In Contrast to the Mainland, Taiwan is Dropping ‘Zero Covid’ Policy

© AP Photo / Chiang Ying-yingPeople wearing face masks to protect against the spread of the coronavirus walk on a street in Taipei, Taiwan, Saturday, April 30, 2022.
People wearing face masks to protect against the spread of the coronavirus walk on a street in Taipei, Taiwan, Saturday, April 30, 2022. - Sputnik International, 1920, 09.05.2022
Taiwan and mainland China have been the poster children for how to stop the spread of COVID-19 with incredibly stringent lockdowns. But the Omicron variant has put that to the test, and now the island and the mainland are diverging in how they handle the disease.
Taiwan is moving away from its “zero Covid” policy, shifting to an approach more in line with much of the rest of the world and away from that of mainland China, where strict lockdowns are still the modus operandi for the communist country.

Entries provided »
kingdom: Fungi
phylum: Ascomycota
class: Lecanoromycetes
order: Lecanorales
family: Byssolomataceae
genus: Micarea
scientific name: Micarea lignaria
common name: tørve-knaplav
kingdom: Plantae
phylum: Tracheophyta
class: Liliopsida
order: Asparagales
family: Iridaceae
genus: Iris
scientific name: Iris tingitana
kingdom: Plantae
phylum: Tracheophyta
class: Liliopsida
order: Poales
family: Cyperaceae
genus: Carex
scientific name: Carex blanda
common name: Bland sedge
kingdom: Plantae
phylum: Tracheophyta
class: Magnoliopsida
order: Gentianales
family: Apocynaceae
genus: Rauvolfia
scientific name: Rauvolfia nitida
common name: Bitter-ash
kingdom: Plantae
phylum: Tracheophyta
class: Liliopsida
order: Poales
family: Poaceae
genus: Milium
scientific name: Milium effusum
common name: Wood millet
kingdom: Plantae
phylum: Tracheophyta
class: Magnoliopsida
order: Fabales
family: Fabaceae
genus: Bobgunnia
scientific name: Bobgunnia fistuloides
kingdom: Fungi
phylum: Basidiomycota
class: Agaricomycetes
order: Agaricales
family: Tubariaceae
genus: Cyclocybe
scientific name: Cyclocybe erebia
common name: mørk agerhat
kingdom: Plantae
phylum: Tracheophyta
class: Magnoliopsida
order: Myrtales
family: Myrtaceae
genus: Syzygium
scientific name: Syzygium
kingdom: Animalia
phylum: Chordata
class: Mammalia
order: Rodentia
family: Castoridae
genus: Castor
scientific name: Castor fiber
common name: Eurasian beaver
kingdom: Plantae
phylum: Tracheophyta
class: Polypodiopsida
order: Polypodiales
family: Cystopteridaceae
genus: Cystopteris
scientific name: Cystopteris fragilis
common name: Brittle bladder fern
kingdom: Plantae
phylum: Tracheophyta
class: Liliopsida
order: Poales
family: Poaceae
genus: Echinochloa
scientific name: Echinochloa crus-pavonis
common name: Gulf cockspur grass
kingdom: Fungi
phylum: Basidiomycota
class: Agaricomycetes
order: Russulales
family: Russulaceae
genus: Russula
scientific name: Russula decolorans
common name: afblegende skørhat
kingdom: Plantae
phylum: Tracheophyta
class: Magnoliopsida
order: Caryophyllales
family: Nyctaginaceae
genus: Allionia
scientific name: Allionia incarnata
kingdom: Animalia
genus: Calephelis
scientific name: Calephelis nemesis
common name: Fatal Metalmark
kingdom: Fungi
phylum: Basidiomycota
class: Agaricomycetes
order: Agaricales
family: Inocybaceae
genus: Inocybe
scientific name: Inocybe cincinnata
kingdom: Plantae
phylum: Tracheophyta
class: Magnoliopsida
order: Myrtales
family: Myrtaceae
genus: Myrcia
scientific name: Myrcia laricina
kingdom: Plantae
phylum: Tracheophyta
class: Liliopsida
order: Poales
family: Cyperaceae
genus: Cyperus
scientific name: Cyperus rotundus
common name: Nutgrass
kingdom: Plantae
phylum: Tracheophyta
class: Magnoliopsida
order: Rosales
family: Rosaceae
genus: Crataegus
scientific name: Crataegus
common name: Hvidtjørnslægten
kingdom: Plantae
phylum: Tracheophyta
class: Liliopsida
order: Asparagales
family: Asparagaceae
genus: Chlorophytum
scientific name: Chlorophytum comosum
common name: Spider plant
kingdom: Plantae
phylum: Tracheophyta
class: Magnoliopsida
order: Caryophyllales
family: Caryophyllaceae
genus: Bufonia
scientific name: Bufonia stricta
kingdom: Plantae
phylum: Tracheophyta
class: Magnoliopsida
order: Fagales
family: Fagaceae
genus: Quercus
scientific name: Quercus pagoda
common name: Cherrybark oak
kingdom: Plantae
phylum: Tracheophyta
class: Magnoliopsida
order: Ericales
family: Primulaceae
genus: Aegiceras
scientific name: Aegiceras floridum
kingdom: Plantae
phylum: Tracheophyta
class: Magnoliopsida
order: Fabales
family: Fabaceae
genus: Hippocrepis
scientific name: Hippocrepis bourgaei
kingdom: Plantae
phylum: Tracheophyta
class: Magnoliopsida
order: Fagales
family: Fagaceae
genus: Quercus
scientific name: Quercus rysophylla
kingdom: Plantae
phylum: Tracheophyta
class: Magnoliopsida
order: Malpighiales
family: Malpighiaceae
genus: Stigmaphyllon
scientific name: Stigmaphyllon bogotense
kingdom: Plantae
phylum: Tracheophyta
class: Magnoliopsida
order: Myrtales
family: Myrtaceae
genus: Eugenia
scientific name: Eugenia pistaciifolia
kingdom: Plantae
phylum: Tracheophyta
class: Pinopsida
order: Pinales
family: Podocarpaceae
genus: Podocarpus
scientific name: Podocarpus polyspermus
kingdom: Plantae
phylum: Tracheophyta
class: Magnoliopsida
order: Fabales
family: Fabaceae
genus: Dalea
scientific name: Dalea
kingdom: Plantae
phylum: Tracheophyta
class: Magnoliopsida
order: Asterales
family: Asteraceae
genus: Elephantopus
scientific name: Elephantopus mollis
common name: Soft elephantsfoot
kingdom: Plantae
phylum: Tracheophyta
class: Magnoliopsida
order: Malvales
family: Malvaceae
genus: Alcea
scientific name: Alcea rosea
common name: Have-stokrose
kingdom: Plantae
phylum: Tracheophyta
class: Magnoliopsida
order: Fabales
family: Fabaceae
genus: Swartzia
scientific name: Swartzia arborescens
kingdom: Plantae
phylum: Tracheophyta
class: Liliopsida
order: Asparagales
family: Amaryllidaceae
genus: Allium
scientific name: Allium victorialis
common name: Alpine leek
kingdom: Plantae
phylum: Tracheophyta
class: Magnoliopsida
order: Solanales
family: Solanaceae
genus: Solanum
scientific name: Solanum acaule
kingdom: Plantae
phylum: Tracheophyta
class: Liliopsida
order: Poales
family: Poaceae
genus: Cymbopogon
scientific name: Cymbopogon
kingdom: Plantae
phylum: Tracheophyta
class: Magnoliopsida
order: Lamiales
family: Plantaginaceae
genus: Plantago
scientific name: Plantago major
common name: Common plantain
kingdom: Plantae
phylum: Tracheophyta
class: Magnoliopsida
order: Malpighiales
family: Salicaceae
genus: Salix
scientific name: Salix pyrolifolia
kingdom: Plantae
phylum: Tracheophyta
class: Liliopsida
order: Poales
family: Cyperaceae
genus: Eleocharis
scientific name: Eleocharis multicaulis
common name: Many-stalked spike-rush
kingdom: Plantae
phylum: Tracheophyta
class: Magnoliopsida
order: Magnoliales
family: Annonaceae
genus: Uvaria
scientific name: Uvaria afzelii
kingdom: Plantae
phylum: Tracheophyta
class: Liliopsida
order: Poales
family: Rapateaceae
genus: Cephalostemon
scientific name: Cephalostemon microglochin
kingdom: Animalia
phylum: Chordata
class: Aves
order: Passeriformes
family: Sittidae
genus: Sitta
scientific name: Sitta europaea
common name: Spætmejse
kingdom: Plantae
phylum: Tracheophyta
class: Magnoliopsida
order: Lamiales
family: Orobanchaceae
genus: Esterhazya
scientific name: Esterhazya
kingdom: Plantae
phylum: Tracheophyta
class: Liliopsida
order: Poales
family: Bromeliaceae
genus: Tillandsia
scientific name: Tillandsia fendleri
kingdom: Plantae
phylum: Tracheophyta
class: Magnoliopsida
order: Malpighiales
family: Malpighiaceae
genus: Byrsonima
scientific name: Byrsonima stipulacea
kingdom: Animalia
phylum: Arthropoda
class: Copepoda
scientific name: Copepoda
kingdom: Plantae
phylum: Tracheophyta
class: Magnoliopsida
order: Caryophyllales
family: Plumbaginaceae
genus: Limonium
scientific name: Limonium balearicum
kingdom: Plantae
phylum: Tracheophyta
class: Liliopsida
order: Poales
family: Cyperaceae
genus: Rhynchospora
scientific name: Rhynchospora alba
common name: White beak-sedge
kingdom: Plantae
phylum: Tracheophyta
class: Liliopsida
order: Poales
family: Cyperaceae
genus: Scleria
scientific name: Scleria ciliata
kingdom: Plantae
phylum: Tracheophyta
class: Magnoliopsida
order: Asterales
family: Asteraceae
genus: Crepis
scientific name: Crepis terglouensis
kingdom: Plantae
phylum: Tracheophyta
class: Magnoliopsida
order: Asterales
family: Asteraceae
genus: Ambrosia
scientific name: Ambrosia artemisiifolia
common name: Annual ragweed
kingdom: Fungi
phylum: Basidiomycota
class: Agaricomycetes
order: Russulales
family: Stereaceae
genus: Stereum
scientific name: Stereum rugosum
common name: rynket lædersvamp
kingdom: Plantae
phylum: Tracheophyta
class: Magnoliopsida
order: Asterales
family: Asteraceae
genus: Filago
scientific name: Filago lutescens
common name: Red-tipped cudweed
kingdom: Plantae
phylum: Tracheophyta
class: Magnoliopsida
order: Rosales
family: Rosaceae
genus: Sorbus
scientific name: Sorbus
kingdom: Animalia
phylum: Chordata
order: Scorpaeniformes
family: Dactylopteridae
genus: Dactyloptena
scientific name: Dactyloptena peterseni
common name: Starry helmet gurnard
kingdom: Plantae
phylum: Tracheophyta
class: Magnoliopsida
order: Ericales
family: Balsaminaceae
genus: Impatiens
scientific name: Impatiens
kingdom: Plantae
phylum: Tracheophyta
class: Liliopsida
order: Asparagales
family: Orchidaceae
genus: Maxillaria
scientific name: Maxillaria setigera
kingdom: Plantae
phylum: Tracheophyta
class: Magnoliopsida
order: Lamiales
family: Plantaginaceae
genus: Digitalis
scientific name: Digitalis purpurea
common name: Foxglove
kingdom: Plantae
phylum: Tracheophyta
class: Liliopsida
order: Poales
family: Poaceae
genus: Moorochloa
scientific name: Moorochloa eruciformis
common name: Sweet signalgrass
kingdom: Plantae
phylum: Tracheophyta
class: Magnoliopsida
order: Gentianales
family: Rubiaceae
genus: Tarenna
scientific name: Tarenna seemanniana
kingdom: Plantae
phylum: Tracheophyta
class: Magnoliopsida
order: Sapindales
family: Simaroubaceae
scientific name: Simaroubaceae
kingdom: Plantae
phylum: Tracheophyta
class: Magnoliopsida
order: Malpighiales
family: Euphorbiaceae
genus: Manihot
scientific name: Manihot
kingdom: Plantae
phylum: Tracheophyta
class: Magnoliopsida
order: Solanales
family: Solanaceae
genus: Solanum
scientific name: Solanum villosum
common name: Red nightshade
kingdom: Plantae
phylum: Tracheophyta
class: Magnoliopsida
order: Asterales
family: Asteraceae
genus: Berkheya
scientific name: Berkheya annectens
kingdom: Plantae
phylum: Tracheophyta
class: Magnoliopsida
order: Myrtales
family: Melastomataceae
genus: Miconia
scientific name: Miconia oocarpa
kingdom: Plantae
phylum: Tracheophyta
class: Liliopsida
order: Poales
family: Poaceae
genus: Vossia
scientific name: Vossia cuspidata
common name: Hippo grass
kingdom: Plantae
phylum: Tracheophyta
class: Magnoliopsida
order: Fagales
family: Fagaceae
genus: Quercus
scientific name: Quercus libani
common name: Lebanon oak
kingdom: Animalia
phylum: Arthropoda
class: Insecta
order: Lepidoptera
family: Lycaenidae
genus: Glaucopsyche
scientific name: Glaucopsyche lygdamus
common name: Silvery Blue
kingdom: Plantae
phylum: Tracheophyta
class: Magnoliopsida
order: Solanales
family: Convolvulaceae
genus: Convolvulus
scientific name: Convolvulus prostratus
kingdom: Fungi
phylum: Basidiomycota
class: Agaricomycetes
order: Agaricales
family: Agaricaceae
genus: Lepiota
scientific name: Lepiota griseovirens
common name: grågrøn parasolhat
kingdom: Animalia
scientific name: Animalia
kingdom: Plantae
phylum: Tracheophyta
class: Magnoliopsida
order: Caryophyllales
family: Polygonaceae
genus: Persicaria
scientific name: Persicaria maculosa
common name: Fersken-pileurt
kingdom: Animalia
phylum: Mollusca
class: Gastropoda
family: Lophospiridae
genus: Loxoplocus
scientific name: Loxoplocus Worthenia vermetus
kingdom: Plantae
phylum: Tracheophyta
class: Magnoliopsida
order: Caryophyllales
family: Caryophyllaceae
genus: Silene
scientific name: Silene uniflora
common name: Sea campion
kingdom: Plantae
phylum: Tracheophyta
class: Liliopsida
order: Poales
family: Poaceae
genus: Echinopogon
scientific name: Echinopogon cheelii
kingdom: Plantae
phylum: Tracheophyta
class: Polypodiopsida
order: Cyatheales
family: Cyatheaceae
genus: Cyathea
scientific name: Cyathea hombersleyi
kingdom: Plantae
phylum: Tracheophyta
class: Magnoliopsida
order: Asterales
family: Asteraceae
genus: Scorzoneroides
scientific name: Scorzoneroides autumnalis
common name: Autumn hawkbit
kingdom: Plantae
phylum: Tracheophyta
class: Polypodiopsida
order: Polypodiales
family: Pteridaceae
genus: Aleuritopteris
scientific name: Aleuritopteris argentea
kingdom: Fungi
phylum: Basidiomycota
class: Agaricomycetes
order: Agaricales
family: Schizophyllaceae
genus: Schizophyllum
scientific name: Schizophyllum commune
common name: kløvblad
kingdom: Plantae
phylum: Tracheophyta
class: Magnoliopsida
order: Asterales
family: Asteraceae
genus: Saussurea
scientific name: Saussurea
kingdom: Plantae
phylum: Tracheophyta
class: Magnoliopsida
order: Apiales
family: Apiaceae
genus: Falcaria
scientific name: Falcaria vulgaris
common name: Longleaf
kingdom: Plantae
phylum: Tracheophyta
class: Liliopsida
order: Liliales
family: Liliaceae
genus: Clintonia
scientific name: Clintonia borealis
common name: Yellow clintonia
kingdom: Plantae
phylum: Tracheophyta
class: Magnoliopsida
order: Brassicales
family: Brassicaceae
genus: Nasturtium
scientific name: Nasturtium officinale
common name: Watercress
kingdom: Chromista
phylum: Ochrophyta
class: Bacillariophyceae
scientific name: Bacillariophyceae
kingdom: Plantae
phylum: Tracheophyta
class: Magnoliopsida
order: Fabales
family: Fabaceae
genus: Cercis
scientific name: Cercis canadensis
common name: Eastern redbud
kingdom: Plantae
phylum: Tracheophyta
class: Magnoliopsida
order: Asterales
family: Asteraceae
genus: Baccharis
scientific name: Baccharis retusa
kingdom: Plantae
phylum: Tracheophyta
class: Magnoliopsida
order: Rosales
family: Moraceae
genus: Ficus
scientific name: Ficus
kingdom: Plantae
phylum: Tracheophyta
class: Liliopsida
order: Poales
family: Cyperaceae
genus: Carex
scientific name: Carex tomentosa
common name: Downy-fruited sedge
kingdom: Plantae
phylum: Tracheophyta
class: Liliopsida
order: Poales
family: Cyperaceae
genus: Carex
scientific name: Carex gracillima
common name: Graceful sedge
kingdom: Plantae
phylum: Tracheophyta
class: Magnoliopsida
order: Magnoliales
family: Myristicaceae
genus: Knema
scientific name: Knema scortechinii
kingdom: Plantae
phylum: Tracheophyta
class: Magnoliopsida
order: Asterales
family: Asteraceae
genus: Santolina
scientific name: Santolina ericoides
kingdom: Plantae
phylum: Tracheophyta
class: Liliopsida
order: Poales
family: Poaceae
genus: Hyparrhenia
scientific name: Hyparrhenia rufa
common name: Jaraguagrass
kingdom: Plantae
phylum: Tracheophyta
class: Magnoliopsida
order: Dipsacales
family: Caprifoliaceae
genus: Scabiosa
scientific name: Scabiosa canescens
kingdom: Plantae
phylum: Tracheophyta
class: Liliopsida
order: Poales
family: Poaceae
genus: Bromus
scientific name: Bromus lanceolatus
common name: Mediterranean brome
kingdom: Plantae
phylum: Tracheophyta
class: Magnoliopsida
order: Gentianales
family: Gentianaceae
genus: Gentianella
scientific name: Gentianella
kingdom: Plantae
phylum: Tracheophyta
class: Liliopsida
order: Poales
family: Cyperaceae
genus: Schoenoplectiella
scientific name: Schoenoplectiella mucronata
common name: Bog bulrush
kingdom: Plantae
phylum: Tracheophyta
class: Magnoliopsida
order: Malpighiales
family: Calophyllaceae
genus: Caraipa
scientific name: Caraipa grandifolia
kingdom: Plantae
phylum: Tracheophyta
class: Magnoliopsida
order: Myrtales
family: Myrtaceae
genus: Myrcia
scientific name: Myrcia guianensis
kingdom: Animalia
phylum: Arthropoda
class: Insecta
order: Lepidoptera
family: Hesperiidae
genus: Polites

Tasks to perform »
1. Reproduce the part of the article on Taiwan's Covid policy starting with "Taiwan is moving" and going on through "the communist country.".
2. Resume the article on Taiwan's Covid policy after its last sentence.
The rows have no connection to the article on Taiwan's Covid policy.

Answer set »
1.
Taiwan is moving away from its “zero Covid” policy, shifting to an approach more in line with much of the rest of the world and away from that of mainland China, where strict lockdowns are still the modus operandi for the communist country.

2.
Taiwan, mainland China and Hong Kong were among the last places in the world fighting to keep COVID-19 out of their territories completely. They were largely successful until the rise of the Omicron variant spread around the globe. The less deadly but highly transmittable version of COVID-19 has proven very difficult to stop, even in countries with the most stringent prevention measures.
The Omicron variant ravaged the relatively unvaccinated Hong Kong, killing thousands in a city that only saw 205 deaths from COVID-19 from the beginning of the pandemic to the end of January 2022.
Taiwan has had far more success in preventing deaths, but as cases soar there, officials are moving towards a policy aimed at living with the virus rather than preventing it entirely.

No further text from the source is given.